» **Travail demandé**:
**a.** Dans la critique théâtrale ci-dessous, qui occupe le rez-de-chaussée de l'immeuble ?
**b.** Rédigez la suite de la critique théâtrale ci-dessous, à partir de sa dernière phrase.

» **Extrait à lire**:
Lundi 22 avril 2013, par Jean Campion

Un Silence assourdissant

"Leur petite fille, on ne l’entend quasiment jamais, ce qui est une bénédiction." Ce témoignage ambigu reflète la subtilité avec laquelle Martin Crimp suggère le mécanisme de la maltraitance et dénonce la lâcheté engendrée par le repli sur soi. Pas de voyeurisme ni de réquisitoire moralisateur. Constamment invisible, la victime n’existe que dans le regard du spectateur. L’auteur lui laisse le soin d’imaginer la souffrance de cette enfant martyre et de se confronter aux témoins déserteurs.

Depuis qu’elle a perdu son mari, Milly, soixante ans, vit au premier étage d’un immeuble modeste. Femme à principes, elle juge sévèrement le comportement des autres locataires, avec lesquels elle se montre pourtant courtoise. Bob, son voisin de palier, est en pleine déprime. Sans emploi, il s’est vu retirer la garde de ses enfants par le service social. Pour se consoler, il boit et se rince l’oeil, lorsque Carol prend son bain de soleil. Celle-ci occupe le rez-e-chaussée avec Nick, son compagnon, qui n’est pas le père de sa petite Sharon. Des indices troublants, comme les appels lumineux d’un mobile musical ou le bruit d’un oiseau qui gratte, suscitent un malaise. Une tension renforcée par les irruptions menaçantes de deux hommes portant des masques de gorille. Ils viendront taguer le lieu du drame. Le fait divers glisse vers le conte cruel.

» **Jeu de données**:

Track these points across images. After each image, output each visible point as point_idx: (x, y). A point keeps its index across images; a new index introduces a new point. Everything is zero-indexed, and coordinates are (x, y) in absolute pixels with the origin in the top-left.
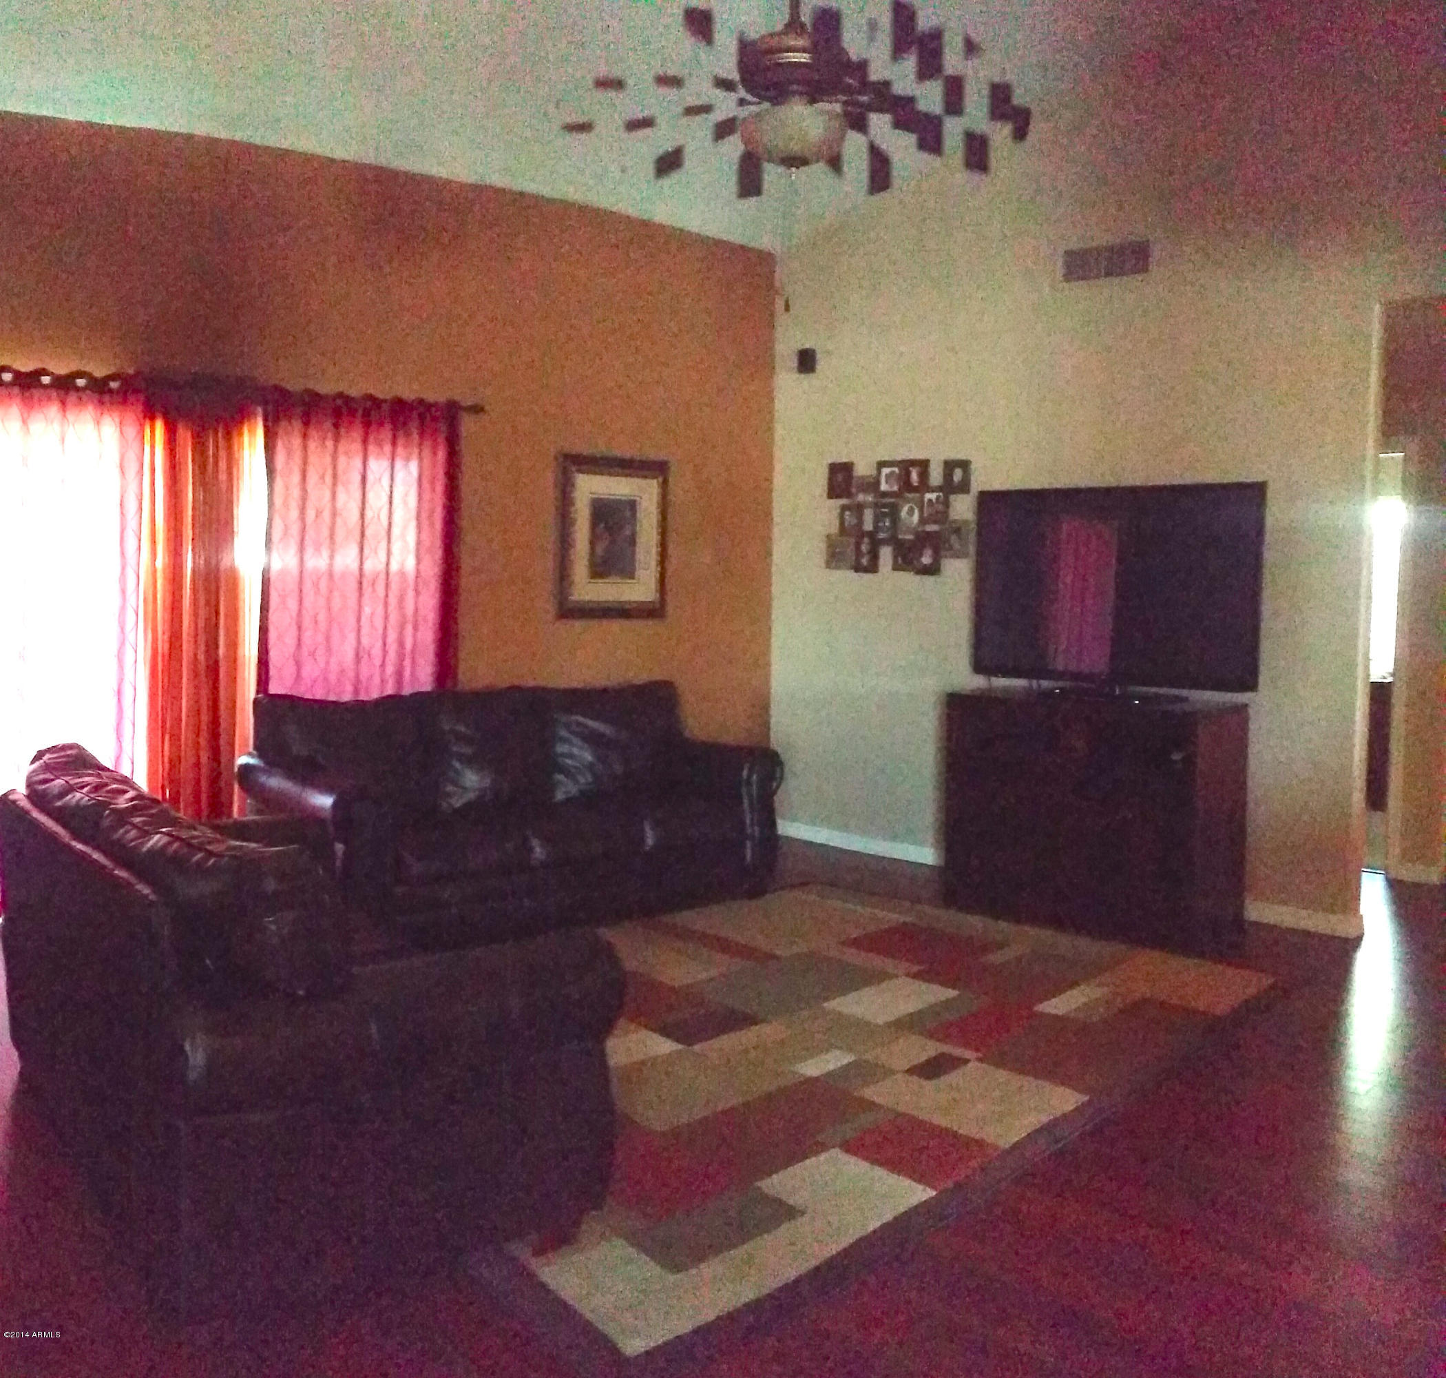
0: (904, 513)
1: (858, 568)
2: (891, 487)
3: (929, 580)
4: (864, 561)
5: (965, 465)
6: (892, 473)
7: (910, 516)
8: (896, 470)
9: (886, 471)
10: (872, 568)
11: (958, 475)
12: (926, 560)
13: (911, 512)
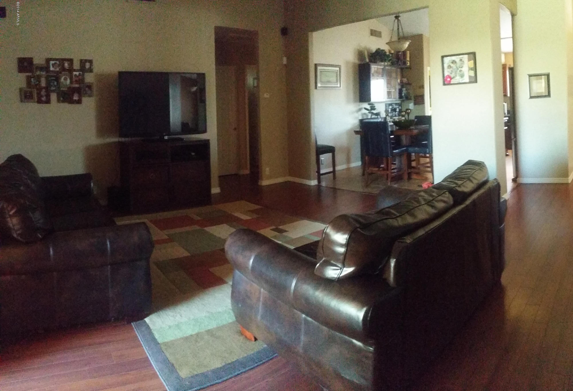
0: (62, 80)
1: (40, 101)
2: (55, 69)
3: (77, 106)
4: (44, 99)
5: (91, 62)
6: (55, 63)
7: (65, 81)
8: (58, 62)
9: (52, 62)
10: (48, 102)
11: (87, 65)
12: (76, 98)
13: (65, 79)
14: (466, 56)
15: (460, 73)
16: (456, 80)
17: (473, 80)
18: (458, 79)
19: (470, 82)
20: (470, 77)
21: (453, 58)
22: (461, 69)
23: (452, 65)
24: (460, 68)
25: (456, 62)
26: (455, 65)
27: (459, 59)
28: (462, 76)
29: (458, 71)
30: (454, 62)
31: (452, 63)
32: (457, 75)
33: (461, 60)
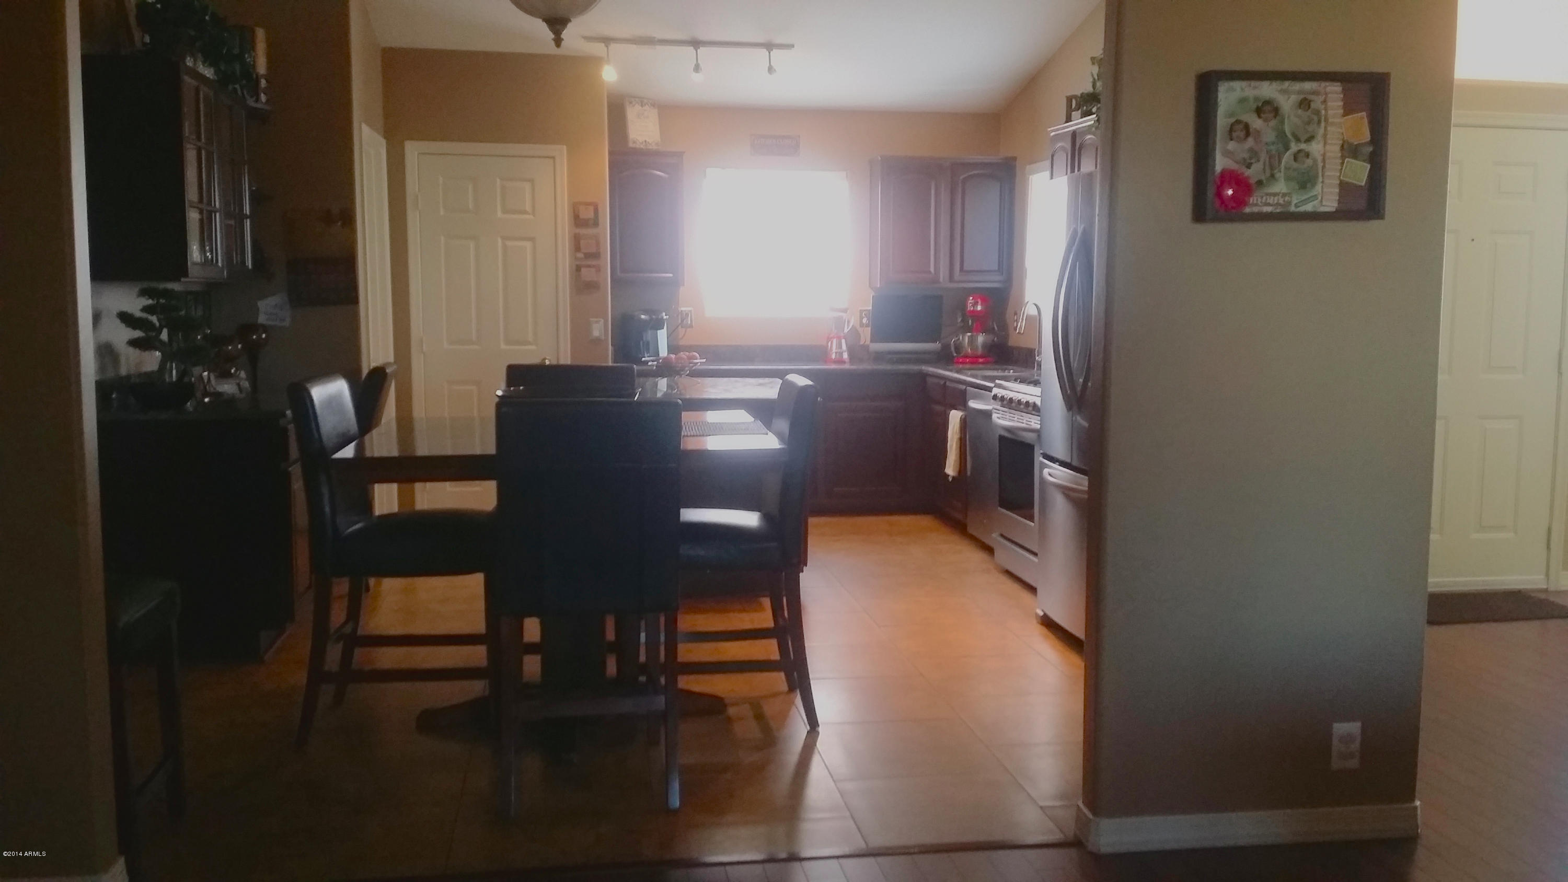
14: (1334, 90)
15: (1295, 165)
16: (1271, 200)
17: (1361, 204)
18: (1284, 195)
19: (1341, 215)
20: (1345, 188)
21: (1267, 90)
22: (1303, 146)
23: (1256, 123)
24: (1298, 140)
25: (1276, 111)
26: (1273, 123)
27: (1294, 98)
28: (1305, 181)
29: (1287, 157)
30: (1268, 109)
31: (1259, 111)
32: (1280, 175)
33: (1305, 104)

» **Liste des réponses**:
**a.** Carol et Nick, son compagnon.

**b.**
Brutal, surtout quand il a bu, Nick est un homme possessif et despotique. Pas question pour Carol de s’exhiber en tenue légère, dans son jardin. Sharon n’est pas sa fille, il le répète régulièrement, mais elle doit lui OBEIR. Elle finira son assiette. En quatre jours, s’il le faut ! A l’opposé, Carol est une maman faible, dont les molles protestations n’empêchent pas sa petite de manger de la terre. C’est une femme-enfant éblouie par la possession d’un micro-ondes et subjuguée par un homme , dont elle est amoureuse. Valérie Lemaître et Denis Carpentier traduisent remarquablement l’immaturité de ce couple. Elle nous explose à la figure, lors de l’anniversaire de Sharon.

Face à la complicité de Nick et de Carol, l’assistante sociale se montre peu combative. On la sent ébranlée par cette enfant de quatre ans "qui s’enferme à clef", mais elle n’assume pas ses responsabilités. D’autres dossiers l’attendent. Une fois ou deux peut-être, Bob s’est demandé ce qui se passait en bas. Il avait décidé de descendre pour identifier ces bruits suspects. Mais comme ils ne se sont pas reproduits... Milly ne voulait pas d’enfants. Pourtant, elle était armée pour les faire pousser droit. Jacqueline Nicolas incarne, avec détermination, cette vieille dame ulcérée par le laxisme ambiant. N’ayant pas ses yeux dans sa poche, elle reconnaît qu’il y avait de quoi s’inquiéter. Elle était même prête à jouer les baby-sitters et à donner une robe propre et un bain chaud à cette pauvre gamine. Mais "de quel droit je serais allée m’en mêler ?" demande-t-elle, la conscience en paix.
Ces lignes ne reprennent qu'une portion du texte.